Your instructions:
Reproduce the records word for word, from the start of the records up to and including the line that contains "Apply Filters". Leave the pictures out of your answer.

Dataset content:
━━━━
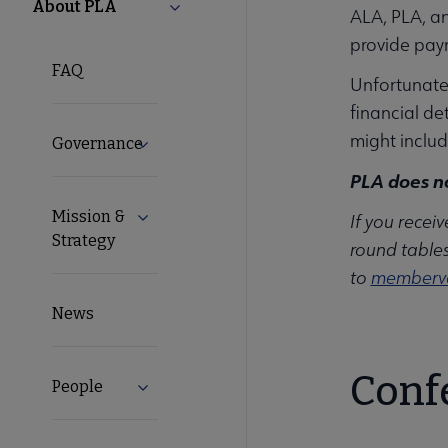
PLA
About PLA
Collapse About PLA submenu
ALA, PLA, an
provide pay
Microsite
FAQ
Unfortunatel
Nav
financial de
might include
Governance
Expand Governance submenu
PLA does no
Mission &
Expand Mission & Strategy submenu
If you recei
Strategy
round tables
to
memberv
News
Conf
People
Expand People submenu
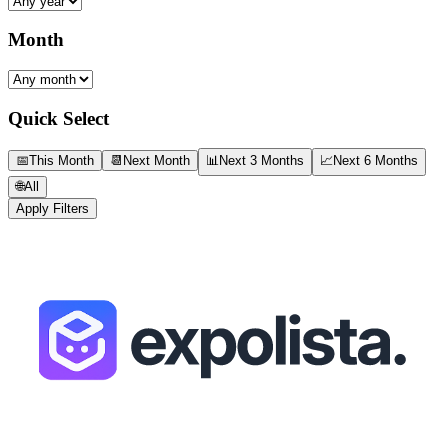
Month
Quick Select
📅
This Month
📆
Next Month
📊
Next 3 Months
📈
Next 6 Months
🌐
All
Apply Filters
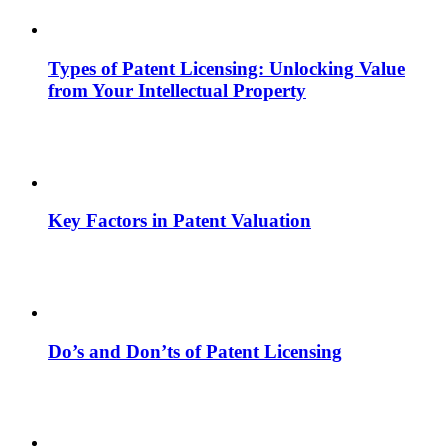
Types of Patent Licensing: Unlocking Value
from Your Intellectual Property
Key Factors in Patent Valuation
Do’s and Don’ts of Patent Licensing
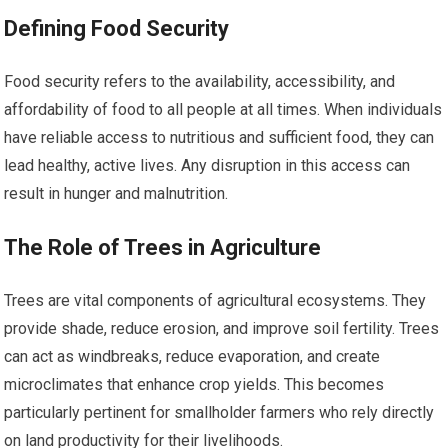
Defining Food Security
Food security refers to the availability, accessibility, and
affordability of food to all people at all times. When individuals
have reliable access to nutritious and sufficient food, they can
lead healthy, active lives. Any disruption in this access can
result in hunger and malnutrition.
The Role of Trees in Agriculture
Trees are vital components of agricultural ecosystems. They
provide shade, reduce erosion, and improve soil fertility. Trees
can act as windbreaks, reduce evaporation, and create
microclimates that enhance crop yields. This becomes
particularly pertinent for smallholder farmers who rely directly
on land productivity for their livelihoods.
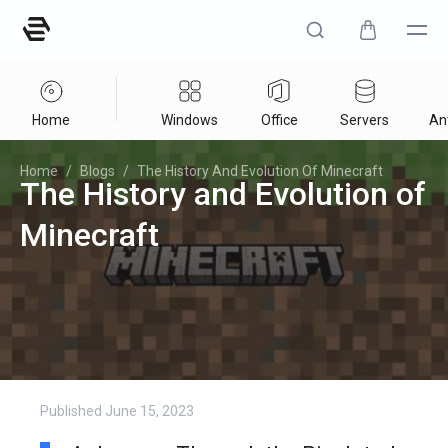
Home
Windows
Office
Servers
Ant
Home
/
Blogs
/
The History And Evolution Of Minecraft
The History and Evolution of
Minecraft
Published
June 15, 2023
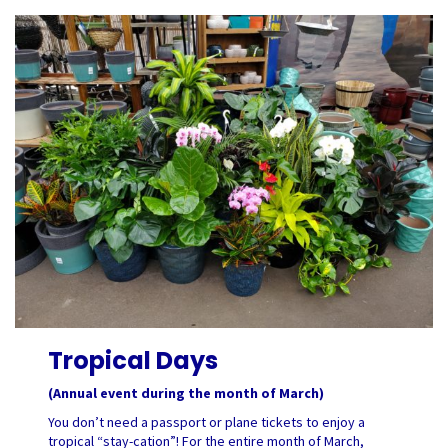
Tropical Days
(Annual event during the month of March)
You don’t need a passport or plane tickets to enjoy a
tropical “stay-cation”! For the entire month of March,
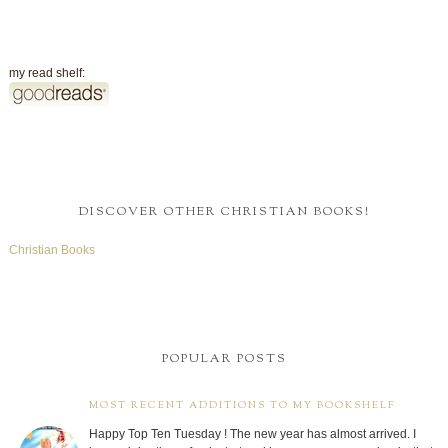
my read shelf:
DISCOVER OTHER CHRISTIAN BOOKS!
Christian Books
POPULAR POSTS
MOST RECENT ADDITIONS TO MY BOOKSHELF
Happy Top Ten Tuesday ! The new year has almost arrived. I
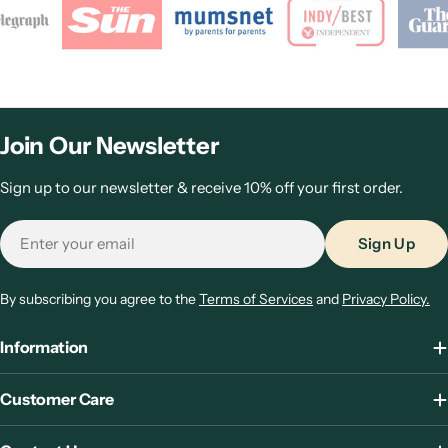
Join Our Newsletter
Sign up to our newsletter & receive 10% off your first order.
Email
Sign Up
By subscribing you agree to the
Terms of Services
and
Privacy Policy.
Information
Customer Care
━━━━
Reply to the exercise:
PLA
About PLA
Collapse About PLA submenu
ALA, PLA, an
provide pay
Microsite
FAQ
Unfortunatel
Nav
financial de
might include
Governance
Expand Governance submenu
PLA does no
Mission &
Expand Mission & Strategy submenu
If you recei
Strategy
round tables
to
memberv
News
Conf
People
Expand People submenu
Month
Quick Select
📅
This Month
📆
Next Month
📊
Next 3 Months
📈
Next 6 Months
🌐
All
Apply Filters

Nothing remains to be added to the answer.